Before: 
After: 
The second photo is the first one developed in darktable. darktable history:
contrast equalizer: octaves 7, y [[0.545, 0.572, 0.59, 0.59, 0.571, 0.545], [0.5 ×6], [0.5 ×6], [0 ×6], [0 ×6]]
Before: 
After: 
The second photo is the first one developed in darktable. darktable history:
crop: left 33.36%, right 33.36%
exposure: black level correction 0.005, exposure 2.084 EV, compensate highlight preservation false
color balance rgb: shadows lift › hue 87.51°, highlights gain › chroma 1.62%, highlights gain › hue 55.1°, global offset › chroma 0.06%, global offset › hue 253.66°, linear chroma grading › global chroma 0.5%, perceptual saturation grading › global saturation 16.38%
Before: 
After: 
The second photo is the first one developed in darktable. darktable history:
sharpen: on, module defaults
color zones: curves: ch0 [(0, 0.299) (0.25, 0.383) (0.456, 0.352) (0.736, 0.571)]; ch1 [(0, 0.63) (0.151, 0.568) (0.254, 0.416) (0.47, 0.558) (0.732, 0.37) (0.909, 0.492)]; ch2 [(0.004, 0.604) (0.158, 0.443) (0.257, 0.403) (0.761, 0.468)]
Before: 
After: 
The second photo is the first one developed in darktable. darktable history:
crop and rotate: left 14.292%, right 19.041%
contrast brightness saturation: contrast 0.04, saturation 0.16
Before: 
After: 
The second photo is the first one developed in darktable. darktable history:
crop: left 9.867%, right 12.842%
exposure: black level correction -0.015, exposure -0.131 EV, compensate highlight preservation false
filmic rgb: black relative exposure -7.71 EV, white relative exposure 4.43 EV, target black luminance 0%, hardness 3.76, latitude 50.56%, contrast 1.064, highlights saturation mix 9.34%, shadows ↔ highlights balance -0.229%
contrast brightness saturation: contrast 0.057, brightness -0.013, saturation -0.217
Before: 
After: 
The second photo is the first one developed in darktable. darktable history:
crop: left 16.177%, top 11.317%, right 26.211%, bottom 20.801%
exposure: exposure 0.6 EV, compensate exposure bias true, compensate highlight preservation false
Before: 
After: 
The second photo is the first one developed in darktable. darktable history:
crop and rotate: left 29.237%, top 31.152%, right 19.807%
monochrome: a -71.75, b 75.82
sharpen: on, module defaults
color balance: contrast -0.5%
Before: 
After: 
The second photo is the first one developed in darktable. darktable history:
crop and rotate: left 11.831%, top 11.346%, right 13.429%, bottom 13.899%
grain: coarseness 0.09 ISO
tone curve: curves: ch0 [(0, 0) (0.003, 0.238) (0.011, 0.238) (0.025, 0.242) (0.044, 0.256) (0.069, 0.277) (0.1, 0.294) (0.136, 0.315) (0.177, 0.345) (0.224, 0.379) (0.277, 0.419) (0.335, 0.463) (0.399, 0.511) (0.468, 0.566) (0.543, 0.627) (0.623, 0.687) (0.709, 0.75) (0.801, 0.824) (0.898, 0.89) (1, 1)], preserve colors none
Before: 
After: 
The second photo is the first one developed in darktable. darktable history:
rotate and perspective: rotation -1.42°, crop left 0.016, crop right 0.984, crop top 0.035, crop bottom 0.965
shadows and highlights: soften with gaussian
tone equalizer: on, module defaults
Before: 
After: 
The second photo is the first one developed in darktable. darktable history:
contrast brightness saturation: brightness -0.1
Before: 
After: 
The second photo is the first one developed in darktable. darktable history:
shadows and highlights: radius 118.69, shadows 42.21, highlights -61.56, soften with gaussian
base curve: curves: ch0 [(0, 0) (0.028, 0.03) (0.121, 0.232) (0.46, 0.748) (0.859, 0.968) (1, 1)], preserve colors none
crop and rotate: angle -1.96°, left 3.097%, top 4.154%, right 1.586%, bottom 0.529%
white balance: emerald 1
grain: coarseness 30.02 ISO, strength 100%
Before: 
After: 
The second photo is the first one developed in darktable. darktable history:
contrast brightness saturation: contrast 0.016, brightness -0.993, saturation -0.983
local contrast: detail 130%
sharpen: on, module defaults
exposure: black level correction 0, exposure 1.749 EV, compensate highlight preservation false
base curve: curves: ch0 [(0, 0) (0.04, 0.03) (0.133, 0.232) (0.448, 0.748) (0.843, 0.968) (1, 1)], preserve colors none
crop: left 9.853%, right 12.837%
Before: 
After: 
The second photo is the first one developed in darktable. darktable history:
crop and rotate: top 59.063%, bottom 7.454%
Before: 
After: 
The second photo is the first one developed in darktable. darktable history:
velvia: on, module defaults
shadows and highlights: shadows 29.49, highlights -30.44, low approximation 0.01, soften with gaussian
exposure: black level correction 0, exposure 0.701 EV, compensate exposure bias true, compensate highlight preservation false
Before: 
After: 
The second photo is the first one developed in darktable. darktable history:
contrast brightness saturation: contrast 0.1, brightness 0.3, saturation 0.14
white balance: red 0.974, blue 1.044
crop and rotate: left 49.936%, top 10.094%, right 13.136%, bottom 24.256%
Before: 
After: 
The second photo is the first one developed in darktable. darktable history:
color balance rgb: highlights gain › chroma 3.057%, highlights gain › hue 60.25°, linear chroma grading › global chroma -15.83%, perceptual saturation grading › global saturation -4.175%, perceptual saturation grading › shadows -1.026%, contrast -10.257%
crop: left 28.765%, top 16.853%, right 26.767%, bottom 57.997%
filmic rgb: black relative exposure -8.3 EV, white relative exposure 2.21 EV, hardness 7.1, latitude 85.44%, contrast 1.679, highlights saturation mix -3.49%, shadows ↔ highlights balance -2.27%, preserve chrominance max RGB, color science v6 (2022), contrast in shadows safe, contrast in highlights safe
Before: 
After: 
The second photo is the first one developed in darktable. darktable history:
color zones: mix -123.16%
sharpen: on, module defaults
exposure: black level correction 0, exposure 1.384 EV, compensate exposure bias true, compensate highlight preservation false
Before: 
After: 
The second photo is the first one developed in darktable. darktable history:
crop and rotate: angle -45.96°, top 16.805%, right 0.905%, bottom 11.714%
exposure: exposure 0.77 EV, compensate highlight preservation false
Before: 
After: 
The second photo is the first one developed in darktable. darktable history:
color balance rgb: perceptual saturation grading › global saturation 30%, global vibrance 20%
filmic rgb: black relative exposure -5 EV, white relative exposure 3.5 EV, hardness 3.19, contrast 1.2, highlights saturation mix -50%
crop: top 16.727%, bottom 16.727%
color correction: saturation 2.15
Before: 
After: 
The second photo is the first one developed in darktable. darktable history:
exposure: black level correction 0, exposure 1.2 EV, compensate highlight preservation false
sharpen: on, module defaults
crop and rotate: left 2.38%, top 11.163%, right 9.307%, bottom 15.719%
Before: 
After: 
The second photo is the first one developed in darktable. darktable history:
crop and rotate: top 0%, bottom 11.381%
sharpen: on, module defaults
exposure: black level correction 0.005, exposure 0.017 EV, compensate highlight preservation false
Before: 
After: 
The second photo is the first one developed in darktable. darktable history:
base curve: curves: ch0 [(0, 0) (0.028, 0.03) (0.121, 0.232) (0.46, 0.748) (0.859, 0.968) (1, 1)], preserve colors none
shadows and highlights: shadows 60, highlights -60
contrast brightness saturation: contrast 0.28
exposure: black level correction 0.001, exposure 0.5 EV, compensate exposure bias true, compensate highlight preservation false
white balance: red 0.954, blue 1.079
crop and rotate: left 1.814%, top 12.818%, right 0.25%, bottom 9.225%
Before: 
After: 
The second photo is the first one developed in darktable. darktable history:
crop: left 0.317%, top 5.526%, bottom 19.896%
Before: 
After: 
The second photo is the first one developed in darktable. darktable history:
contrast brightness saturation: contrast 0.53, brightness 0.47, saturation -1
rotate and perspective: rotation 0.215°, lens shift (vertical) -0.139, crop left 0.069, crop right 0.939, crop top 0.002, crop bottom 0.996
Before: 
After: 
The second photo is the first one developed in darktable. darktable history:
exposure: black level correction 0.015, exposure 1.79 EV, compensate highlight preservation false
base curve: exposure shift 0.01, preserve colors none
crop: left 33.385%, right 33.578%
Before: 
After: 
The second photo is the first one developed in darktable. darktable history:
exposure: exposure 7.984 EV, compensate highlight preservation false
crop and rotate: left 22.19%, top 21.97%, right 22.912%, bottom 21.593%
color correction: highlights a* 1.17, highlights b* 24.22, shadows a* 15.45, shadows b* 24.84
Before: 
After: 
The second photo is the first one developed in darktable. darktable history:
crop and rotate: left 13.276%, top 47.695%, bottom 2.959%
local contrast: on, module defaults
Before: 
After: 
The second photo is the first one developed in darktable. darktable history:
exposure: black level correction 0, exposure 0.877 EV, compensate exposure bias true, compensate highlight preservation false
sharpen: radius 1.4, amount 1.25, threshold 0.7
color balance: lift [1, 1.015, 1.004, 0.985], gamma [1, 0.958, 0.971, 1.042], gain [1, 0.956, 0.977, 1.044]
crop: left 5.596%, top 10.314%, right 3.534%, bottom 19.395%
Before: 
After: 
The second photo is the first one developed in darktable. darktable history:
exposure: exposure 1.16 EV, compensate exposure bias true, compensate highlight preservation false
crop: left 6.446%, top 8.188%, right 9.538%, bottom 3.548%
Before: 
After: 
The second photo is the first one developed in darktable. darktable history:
--------------------------------------------------
## [DO THIS]
Can you extract the data word for word, from its first line up to and including the line containing "color balance rgb: shadows"?

## [ANSWER]
Before: 
After: 
The second photo is the first one developed in darktable. darktable history:
contrast equalizer: octaves 7, y [[0.545, 0.572, 0.59, 0.59, 0.571, 0.545], [0.5 ×6], [0.5 ×6], [0 ×6], [0 ×6]]
Before: 
After: 
The second photo is the first one developed in darktable. darktable history:
crop: left 33.36%, right 33.36%
exposure: black level correction 0.005, exposure 2.084 EV, compensate highlight preservation false
color balance rgb: shadows lift › hue 87.51°, highlights gain › chroma 1.62%, highlights gain › hue 55.1°, global offset › chroma 0.06%, global offset › hue 253.66°, linear chroma grading › global chroma 0.5%, perceptual saturation grading › global saturation 16.38%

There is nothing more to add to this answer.